Dr. Marcellin is a major contributor to JPEG2000, the emerging second-generation standard for image compression. Throughout the standardization process, he chaired the JPEG2000 Verification Model Ad Hoc Group, which was responsible for the software implementation and documentation of the JPEG2000 algorithm. He is coauthor of the book, "JPEG2000: Image compression fundamentals, standards and practice," Kluwer Academic Publishers, 2002. This book is intended to serve as a graduate level textbook on image compression fundamentals, as well as the definitive reference on JPEG2000. Dr. Marcellin served as a consultant to Digital Cinema Initiatives (DCI), a consortium of Hollywood studios, on the development of the JPEG2000 profiles for digital cinema.

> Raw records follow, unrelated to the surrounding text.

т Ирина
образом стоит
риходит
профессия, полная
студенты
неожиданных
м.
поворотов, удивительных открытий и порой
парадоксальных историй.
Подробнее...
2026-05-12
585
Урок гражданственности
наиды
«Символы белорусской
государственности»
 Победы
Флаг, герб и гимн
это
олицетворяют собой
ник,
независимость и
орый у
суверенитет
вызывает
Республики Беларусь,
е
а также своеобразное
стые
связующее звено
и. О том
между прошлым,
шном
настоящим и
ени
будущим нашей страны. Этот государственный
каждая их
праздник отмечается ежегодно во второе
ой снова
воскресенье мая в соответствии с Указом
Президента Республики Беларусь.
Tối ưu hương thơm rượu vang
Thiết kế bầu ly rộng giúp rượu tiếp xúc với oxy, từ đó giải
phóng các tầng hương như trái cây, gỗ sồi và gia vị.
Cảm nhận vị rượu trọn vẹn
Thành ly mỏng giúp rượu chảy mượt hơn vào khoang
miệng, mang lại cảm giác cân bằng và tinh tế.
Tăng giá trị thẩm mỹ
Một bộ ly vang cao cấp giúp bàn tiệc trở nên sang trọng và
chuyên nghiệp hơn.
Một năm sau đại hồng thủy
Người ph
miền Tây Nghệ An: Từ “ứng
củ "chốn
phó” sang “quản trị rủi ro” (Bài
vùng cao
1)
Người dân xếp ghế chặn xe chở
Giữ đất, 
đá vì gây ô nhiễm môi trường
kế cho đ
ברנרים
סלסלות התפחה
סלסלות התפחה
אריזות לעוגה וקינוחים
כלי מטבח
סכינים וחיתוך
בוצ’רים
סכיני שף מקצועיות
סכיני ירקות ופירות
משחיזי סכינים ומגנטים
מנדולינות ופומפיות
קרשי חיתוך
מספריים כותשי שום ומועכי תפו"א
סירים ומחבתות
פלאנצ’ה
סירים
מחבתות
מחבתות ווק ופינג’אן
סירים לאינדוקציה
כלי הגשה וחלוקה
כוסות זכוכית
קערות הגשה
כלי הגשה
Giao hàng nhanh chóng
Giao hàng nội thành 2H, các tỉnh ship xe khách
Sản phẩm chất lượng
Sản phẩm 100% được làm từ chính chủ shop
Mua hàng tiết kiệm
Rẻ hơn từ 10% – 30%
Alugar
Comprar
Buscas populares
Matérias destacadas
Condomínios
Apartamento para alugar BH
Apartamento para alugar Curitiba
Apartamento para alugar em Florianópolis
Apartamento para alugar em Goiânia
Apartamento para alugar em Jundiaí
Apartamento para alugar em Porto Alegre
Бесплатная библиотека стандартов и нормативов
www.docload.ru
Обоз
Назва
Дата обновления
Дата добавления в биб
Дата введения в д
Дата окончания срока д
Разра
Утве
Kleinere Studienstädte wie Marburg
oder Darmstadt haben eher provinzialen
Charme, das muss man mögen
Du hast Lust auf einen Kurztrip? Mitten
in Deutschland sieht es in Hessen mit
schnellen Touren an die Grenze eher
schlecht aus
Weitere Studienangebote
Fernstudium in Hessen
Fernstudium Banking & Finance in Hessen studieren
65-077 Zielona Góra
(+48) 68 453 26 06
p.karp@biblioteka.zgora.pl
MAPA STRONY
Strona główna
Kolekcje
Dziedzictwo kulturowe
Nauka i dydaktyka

Professor Marcellin is a Fellow of the IEEE, and is a member of Tau Beta Pi, Eta Kappa Nu, and Phi Kappa Phi. He is a 1992 recipient of the National Science Foundation Young Investigator Award, and a corecipient of the 1993 IEEE Signal Processing Society Senior (Best Paper) Award. He has received teaching awards from NTU (1990, 2001), IEEE/Eta Kappa Nu student sections (1997), and the University of Arizona College of Engineering (2000). In 2003, he was named the San Diego State University Distinguished Engineering Alumnus. Professor Marcellin is the recipient of the 2006 University of Arizona Technology Innovation Award. From 2001 to 2006, Dr. Marcellin was the Litton Industries John M. Leonis Professor of Engineering. He is currently the International Foundation for Telemetering Professor of Electrical and Computer Engineering at the University of Arizona.